1 Diagnosis and indexing of vertebral spondylolisthesis.

2 to understand whether the spinal canal is narrow and its extent.

3 to understand whether the lumbar vertebrae have scoliosis, angle and direction.

4 shows the degree and extent of intervertebral disc and intervertebral joint degeneration.

5 shows the presence or absence of damage to the spinal cord and its nature and extent.

6 can show the soft tissue around the spine that affects the stability of the spine, and if necessary, can perform the imaging of the spinal dynamics.

On the MRI, the standard of X-ray film can be used, and the analysis of spinal instability can also be performed by the Denis standard.

Diagnosis

Differential diagnosis

Symptoms of lumbar instability that are confusing:

In general, lumbar instability is divided into the following three stages:

(1) Early degeneration period: that is, the initial stage of the disease, which is mainly caused by dynamic instability, so it is also called dysfunction period. At this time, the small joint capsule is slightly slack, and the articular cartilage can exhibit early fibrotic changes. At this time, if an external force is applied, the vertebral body may be displaced; but in this period, the clinical symptoms are generally mild, and even if there is an acute symptom, the body can quickly return to normal.

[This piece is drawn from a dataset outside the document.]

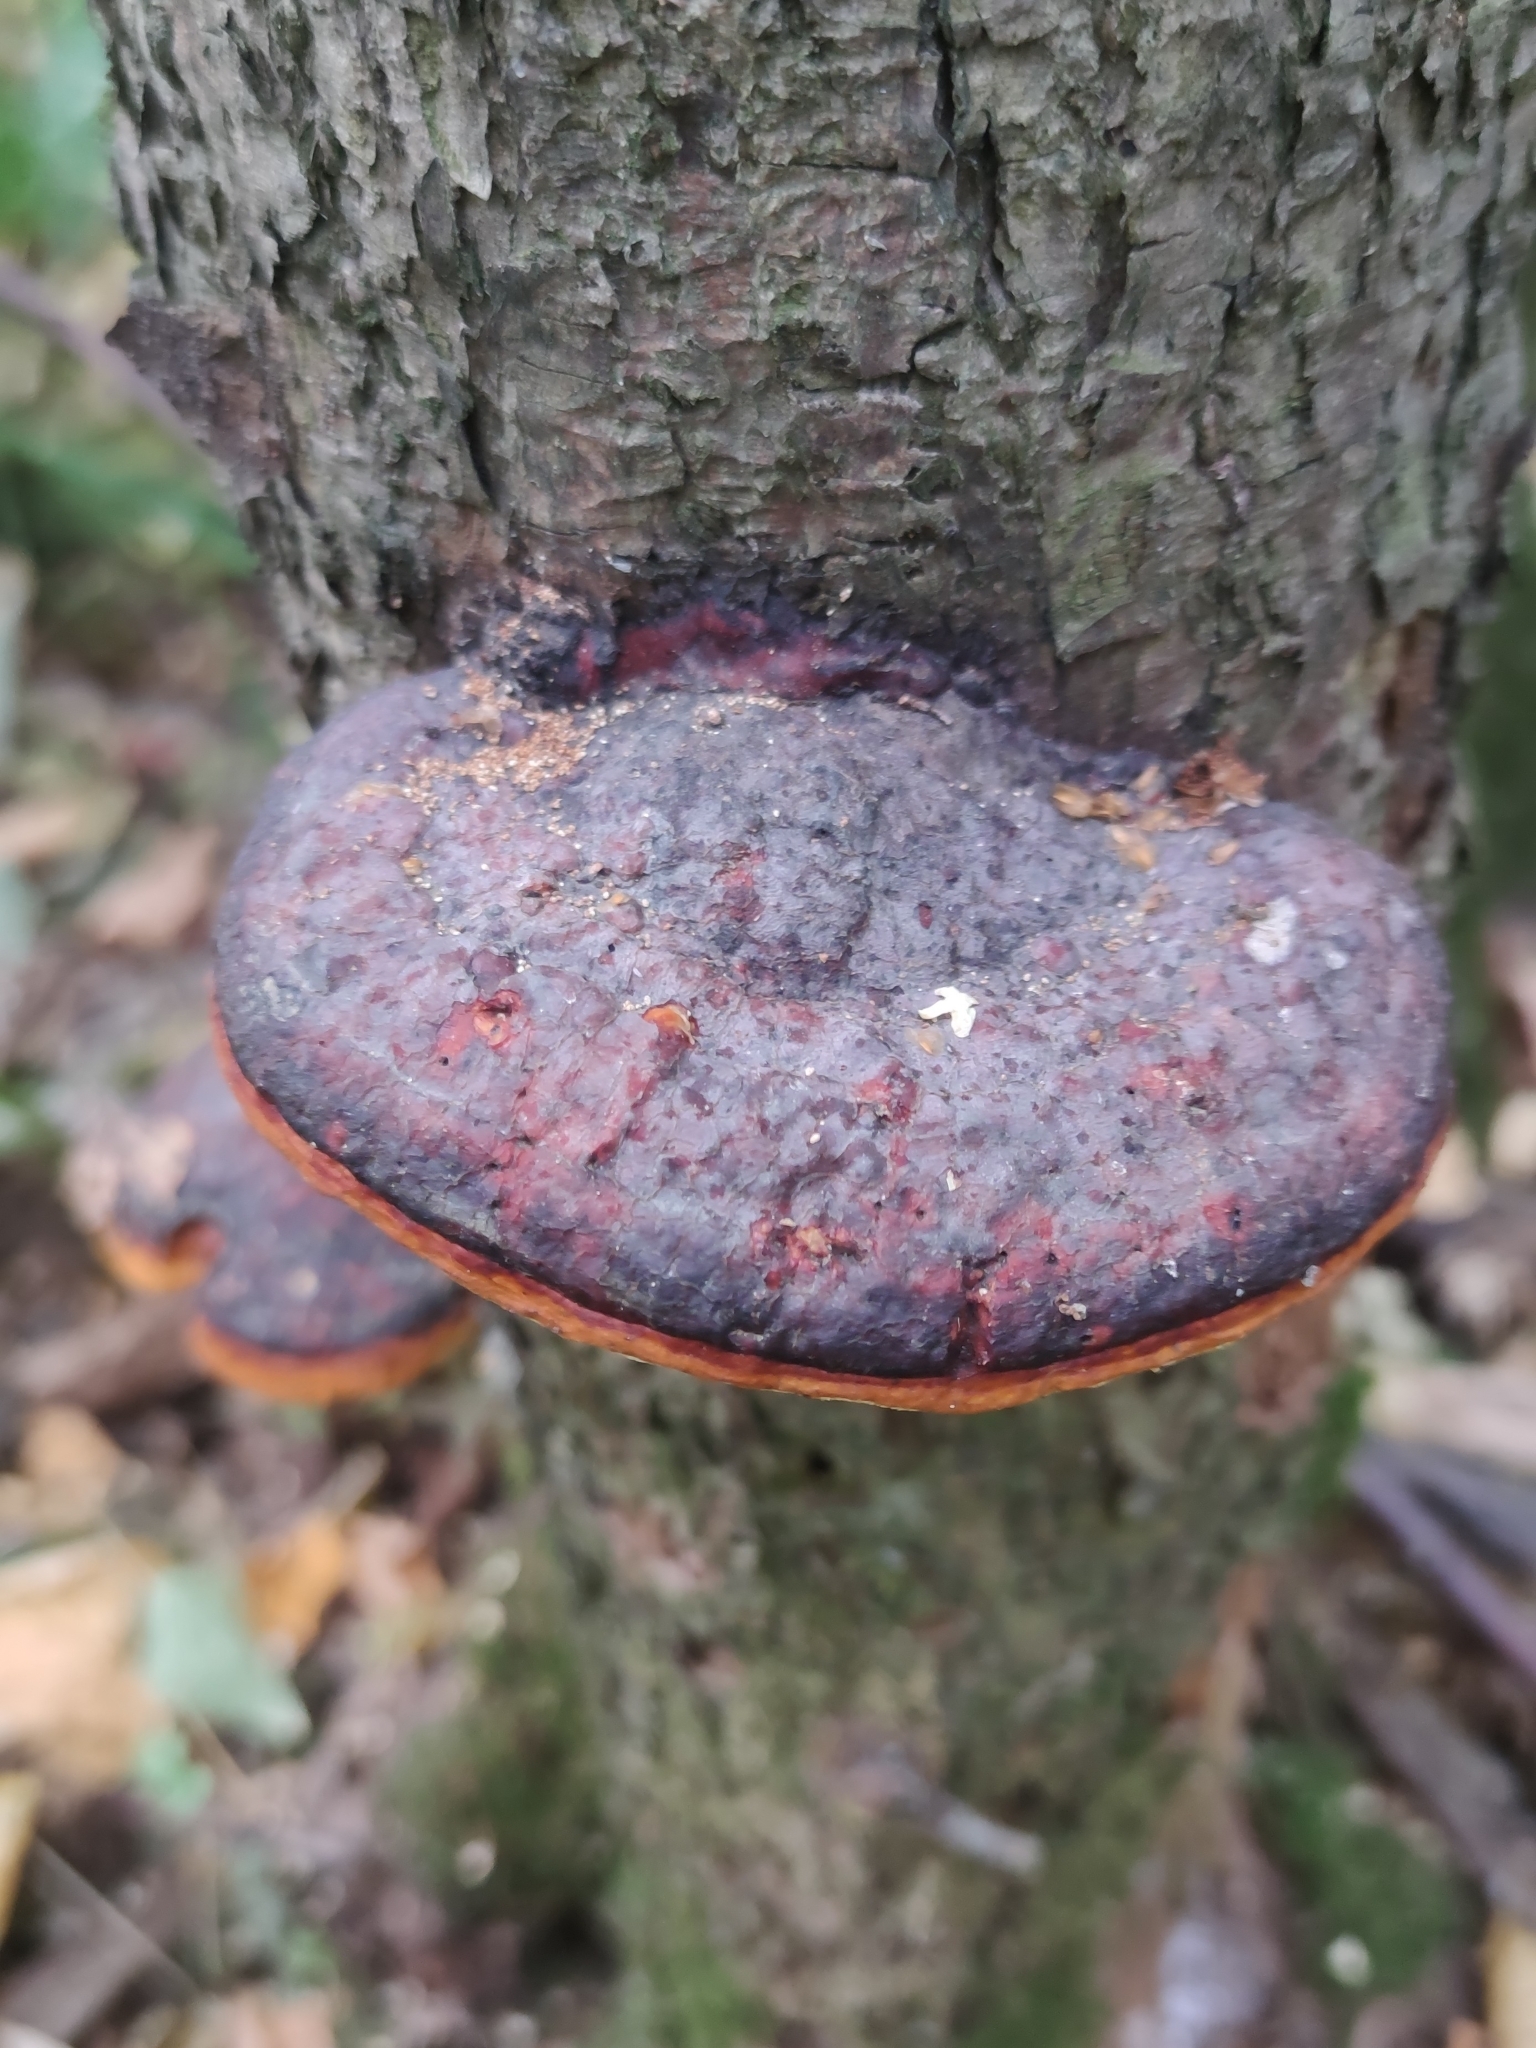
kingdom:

(2) unstable period: As the lesions intensify, the sagging of the small joint capsules is increased, the articular cartilage and intervertebral discs are degenerated, and various clinical symptoms are prone to occur. The vertebral body is abnormally displaced by dynamic imaging. Biomechanical tests have shown that at this stage, unstable segments are most prone to disc herniation.

(3) Fixed period of deformity: With the further development of the lesion, the segmentation of the spine is stabilized due to the formation of the facet joint and the callus around the intervertebral disc. At this time, a relatively fixed deformity appears.